(DATA TO PROCESS)

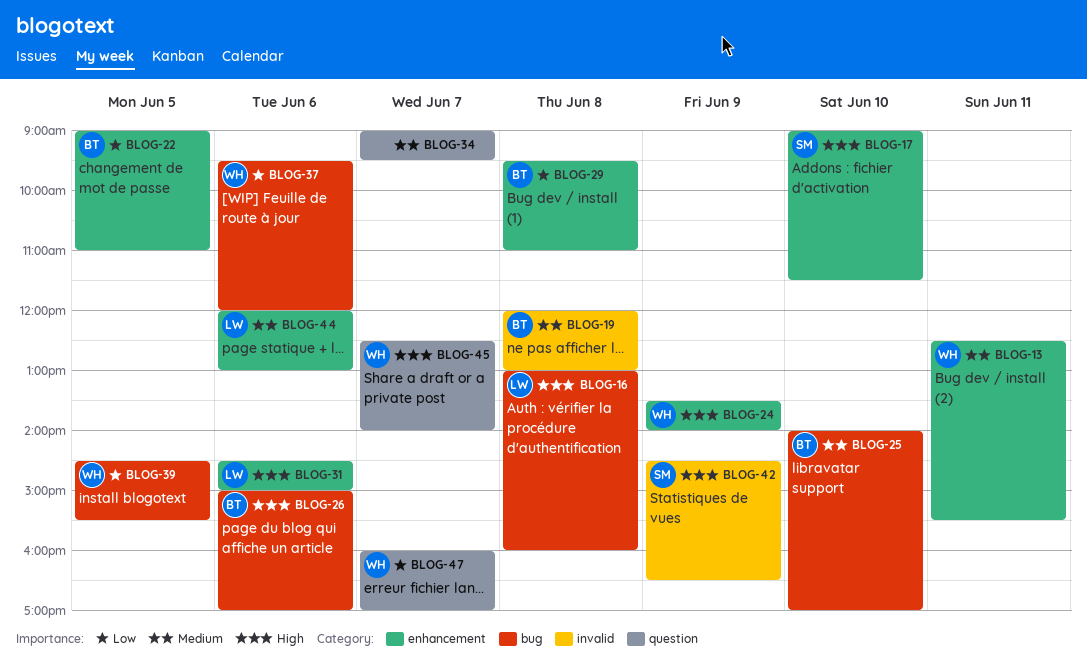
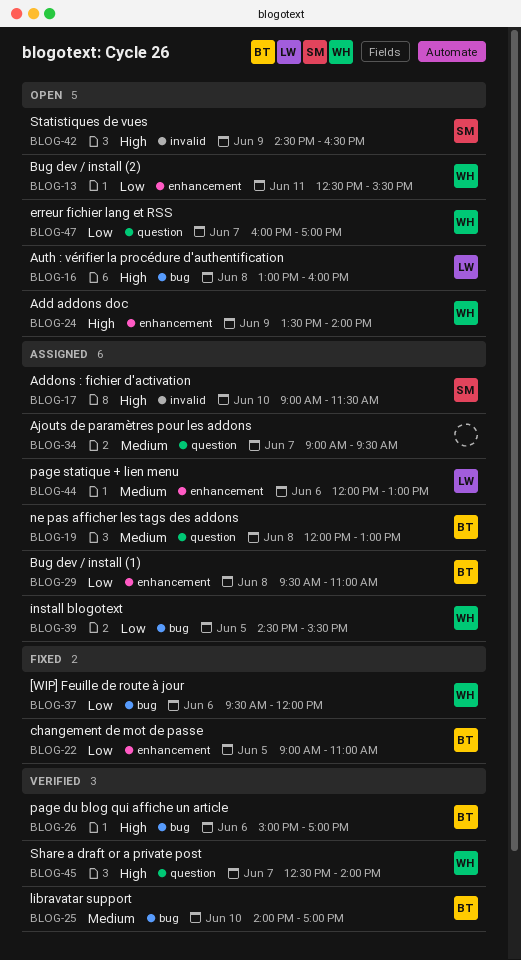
BLOG-13, priority: Medium -> Low
BLOG-17, label: enhancement -> invalid
BLOG-19, label: invalid -> question
BLOG-31: present -> none

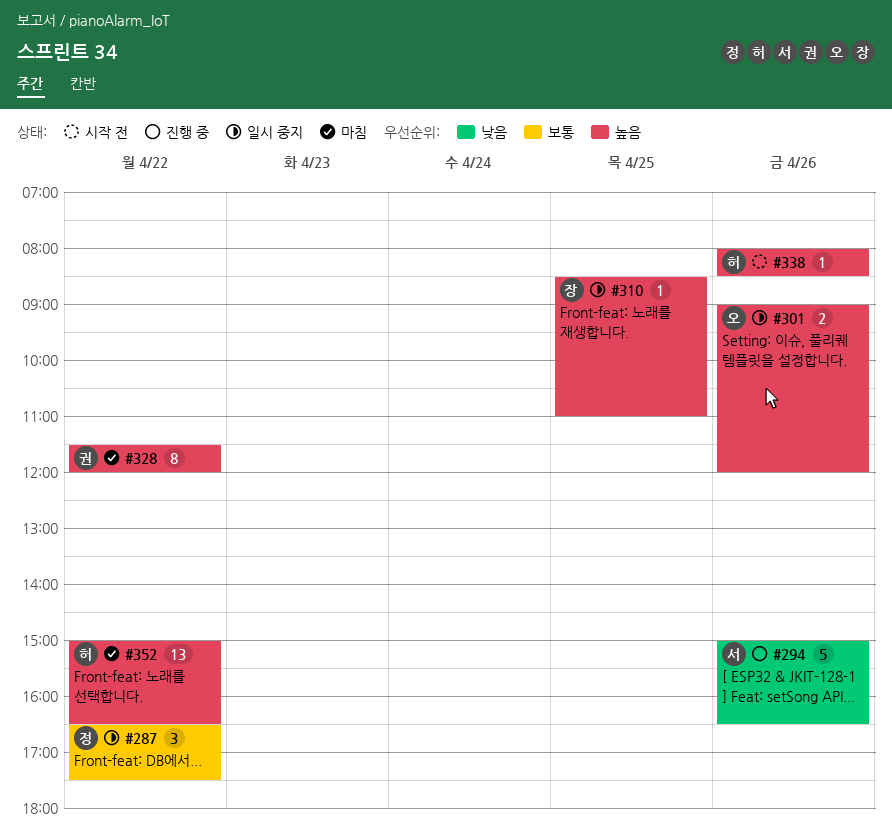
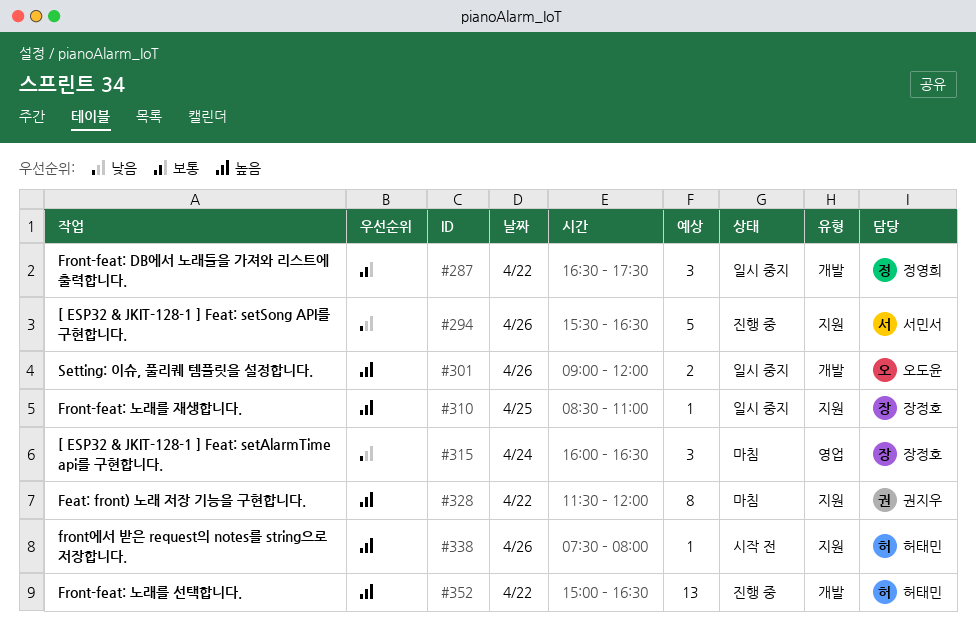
#294, begins: 15:00 -> 15:30
#315: none -> present
#338, begins: 08:00 -> 07:30
#338, ends: 08:30 -> 08:00
#352, status: 마침 -> 진행 중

(End DATA TO PROCESS)

_PROBLEM TO WORK ON_: Each record above should be repeated exactly, please, without pictures.

_SOLUTION FOR THIS TASK_:
BLOG-13, priority: Medium -> Low
BLOG-17, label: enhancement -> invalid
BLOG-19, label: invalid -> question
BLOG-31: present -> none

#294, begins: 15:00 -> 15:30
#315: none -> present
#338, begins: 08:00 -> 07:30
#338, ends: 08:30 -> 08:00
#352, status: 마침 -> 진행 중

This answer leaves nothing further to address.